OBJECTIFS:
[1] Répondez aux questions suivantes à l'aide du texte sur le 129e RI :
(a) Qui compose la Marche des Ratapoils à la fin de la guerre ?
(b) Combien d'officiers le régiment compte-t-il en août 1914 ?
(c) Quel autre régiment havrais refuse de monter en ligne le 28 mai 1917 ?
[2] Pour chaque affirmation, indiquez si elle s'accorde avec le texte sur le 129e RI, en citant les mots qui le montrent.
(a) La sélection mise en ligne par la BnF comprend un enregistrement de la Chanson de Craonne.
(b) Pétain remplace Nivelle le 15 mai 1917.
(c) Tous les soldats du 129e prennent part aux mutineries.

La Marche des Ratapoils

par Thierry Bouzard

La BnF a récemment mis en ligne une sélection de chansons et de musiques autour de la Grande Guerre. Malgré le nombre de titres proposés, pas d'enregistrement de la Chanson de Craonne, forcément, elle n'avait pas encore été enregistrée, restait inconnue de l'arrière et surtout n'avait pas encore été récupérée par la propagande antimilitariste qui allait l'instrumentaliser dans l'après-guerre. Ce que l'on sait moins est que le régiment à qui l'on va attribuer l'exécution de ce chant dans les mutineries de 1917, le 129e RI, voit son chef de corps composer une Marche des Ratapoils juste à la fin de la guerre. Le contexte de la création de cette marche oubliée permet de présenter la situation du front musical à cette époque.

Historique du 129e

Le 129e RI est le régiment d'élite de la 5e DI, la « Division Mangin ». C'est un régiment « modèle » aux faits d'armes glorieux. Ses soldats sont originaires du Havre, sa ville de garnison. Futur président de la République, René Coty fut soldat de 1re classe au régiment pendant la guerre. En août 1914, le régiment compte 55 officiers et 3350 hommes. Il s'est illustré dans les combats les plus importants de 1914 et 1915 : Charleroi, Guise et la Marne, puis l'Artois. A la fin de l'année 1915, il a perdu la moitié de son effectif. En 1916, il est aux Eparges et à la reprise de Douaumont où il compte les plus lourdes pertes de la division. Le 16 avril 1917 débute la grande offensive Nivelle. Malgré des pertes considérables (40 000 morts et 90 000 blessés en 15 jours), il s'avère rapidement que la percée tant espérée est impossible. La lassitude et l'accablement gagnent toute l'armée. Commandant en chef des armées française le 25 décembre 1916, Nivelle est remplacé par Pétain le 15 mai 1917. A la tête de la 6e Armée, le Gal Mangin est aussi remplacé.
Quand éclate la révolte du 28 au 30 mai 1917, le régiment est au repos depuis plusiers mois et bénéficie d'un régime particulier (théâtre aux armées, équipes de football, suppléments de rations alimentaires). Les mutineries surprennent d'autant plus son encadrement et les états-majors. L'année précédente, les 111e, 140e, 50e et 154e RI avaient été affectés par des mouvements de mécontentement. Le 28 mai 1917, des hommes du 129e refusent de faire mouvement vers le Chemin des Dames, et l'autre régiment havrais, le 329e, refuse aussi de monter en ligne. Ils sont rejoints par des hommes du 36e RI. Les mutins annoncent qu'ils veulent marcher sur Paris. Les revendications sont similaires à celles d'unités situées dans d'autres zones de combats (« Vive la paix, 5e DI en grève, Armistice immédiat, Nous en avons assez de la guerre, nous voulons la paix, nous ne voulons plus remonter aux tranchées », avec chant de L'Internationale et drapeau rouge). Il faut noter que la Chanson de Craonne n'est jamais entendue. Tous les soldats du 129e ne participent pas aux mutineries, bon nombre s'en démarquent et même les dénoncent comme déshonorant le régiment et ternissant sa réputation.

DONNÉES FOURNIES:

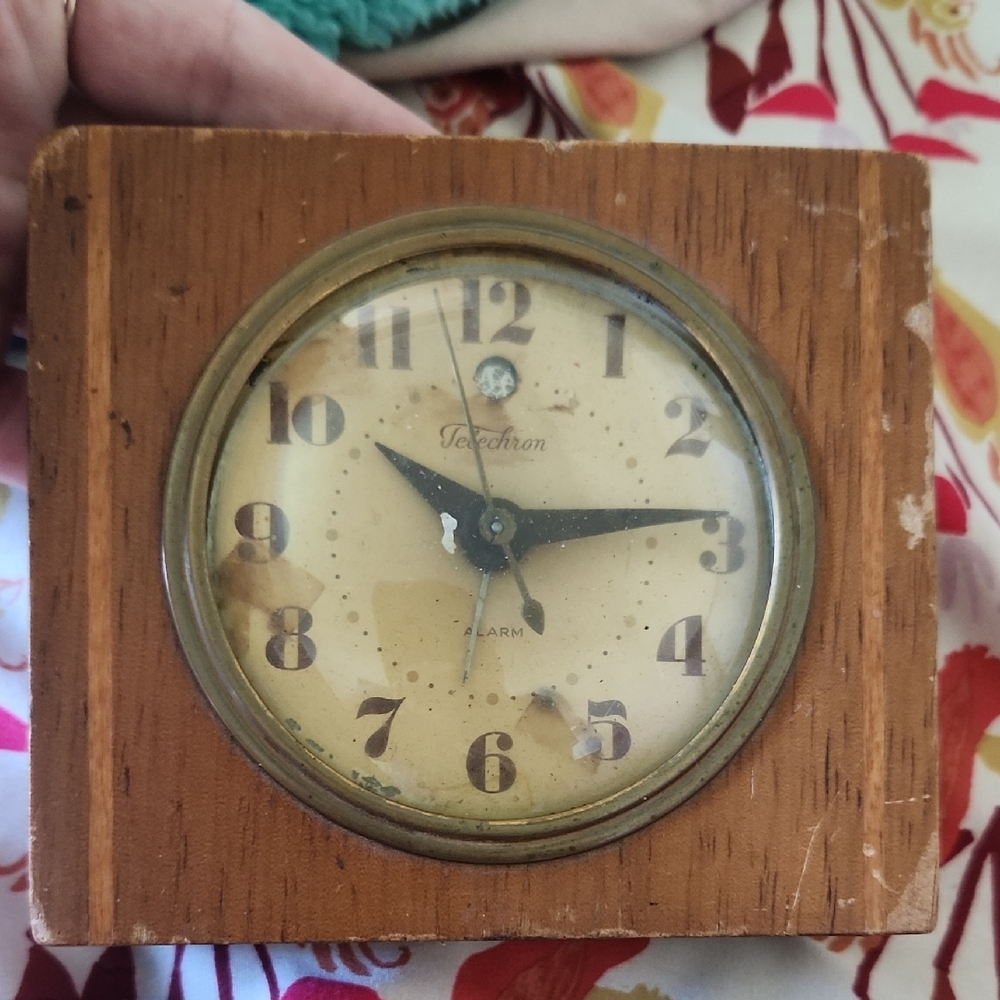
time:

CORRIGÉ:
[1]
(a) Le chef de corps du 129e RI.
(b) 55 officiers.
(c) Le 329e.

[2]
(a) Non : « pas d'enregistrement de la Chanson de Craonne ».
(b) Oui : « Nivelle est remplacé par Pétain le 15 mai 1917 ».
(c) Non : « Tous les soldats du 129e ne participent pas aux mutineries ».